■ **Source records**:

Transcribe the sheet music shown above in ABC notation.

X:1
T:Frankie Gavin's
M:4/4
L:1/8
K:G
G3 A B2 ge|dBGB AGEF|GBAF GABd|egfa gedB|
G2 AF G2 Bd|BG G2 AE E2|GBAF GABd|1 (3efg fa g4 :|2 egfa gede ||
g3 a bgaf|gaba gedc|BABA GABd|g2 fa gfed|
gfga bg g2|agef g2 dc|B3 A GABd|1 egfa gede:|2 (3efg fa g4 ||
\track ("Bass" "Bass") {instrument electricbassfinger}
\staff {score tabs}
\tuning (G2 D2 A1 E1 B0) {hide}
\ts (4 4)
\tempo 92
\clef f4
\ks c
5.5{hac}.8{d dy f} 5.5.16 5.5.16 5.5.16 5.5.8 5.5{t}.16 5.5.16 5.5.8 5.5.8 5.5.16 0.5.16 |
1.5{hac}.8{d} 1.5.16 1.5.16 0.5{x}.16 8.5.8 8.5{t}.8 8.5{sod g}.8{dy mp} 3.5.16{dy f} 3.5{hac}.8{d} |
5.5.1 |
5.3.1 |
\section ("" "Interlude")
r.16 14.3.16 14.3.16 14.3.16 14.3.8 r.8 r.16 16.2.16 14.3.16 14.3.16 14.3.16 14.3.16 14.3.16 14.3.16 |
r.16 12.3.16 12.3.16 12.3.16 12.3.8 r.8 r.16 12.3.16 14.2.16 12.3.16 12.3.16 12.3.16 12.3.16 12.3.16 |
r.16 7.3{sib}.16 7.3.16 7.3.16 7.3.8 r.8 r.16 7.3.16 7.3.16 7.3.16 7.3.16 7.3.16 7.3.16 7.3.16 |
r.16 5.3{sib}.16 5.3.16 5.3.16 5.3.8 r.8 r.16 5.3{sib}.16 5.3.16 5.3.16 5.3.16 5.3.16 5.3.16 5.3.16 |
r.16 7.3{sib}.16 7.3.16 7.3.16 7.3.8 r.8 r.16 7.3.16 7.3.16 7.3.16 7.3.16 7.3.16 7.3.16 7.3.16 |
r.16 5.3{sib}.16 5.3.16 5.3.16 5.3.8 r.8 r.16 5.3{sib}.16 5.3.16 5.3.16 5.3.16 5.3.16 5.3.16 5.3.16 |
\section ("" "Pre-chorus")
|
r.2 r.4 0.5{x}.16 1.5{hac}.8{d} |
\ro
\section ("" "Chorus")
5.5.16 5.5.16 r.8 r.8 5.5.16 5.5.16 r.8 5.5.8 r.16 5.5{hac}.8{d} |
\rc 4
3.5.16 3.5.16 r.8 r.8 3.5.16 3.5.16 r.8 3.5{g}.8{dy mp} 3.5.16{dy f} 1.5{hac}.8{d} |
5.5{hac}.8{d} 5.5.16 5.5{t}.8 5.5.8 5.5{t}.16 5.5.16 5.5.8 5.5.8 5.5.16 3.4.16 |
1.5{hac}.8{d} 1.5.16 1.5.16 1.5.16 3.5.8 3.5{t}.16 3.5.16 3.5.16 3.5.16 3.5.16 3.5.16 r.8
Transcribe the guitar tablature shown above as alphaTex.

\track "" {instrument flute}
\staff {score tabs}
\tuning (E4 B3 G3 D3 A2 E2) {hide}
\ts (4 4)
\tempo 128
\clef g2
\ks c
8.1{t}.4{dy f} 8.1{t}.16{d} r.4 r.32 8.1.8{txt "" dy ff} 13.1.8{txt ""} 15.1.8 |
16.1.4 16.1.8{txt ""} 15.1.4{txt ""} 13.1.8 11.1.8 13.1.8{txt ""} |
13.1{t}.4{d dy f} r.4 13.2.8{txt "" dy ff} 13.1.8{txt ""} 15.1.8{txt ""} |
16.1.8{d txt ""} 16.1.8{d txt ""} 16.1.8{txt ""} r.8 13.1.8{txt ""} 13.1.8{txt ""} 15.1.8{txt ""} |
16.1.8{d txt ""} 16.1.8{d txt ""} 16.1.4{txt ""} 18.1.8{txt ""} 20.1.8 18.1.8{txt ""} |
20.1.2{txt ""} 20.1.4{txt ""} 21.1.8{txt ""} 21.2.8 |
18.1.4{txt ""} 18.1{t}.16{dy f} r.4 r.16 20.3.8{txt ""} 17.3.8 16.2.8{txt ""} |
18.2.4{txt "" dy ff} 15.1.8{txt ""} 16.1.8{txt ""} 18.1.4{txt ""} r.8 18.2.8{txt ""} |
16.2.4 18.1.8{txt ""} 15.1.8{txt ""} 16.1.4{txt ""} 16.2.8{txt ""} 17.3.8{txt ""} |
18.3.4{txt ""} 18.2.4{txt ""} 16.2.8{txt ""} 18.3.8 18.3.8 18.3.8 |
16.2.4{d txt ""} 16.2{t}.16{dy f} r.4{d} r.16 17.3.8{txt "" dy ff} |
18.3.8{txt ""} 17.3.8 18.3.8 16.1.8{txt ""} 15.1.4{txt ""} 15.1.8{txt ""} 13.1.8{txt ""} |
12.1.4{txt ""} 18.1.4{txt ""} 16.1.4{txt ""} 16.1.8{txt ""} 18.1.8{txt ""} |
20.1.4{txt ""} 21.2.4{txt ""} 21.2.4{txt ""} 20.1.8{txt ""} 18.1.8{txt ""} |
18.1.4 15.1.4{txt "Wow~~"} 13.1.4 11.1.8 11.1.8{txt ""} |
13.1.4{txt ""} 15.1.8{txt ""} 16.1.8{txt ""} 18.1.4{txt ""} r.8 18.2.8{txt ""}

■ **Requirement**:
Report every line above that contains the string "gede", copying each such line in full. Case counts, so a line matches only if its letters agree in case.

■ **Full answer**:
G2 AF G2 Bd|BG G2 AE E2|GBAF GABd|1 (3efg fa g4 :|2 egfa gede ||
gfga bg g2|agef g2 dc|B3 A GABd|1 egfa gede:|2 (3efg fa g4 ||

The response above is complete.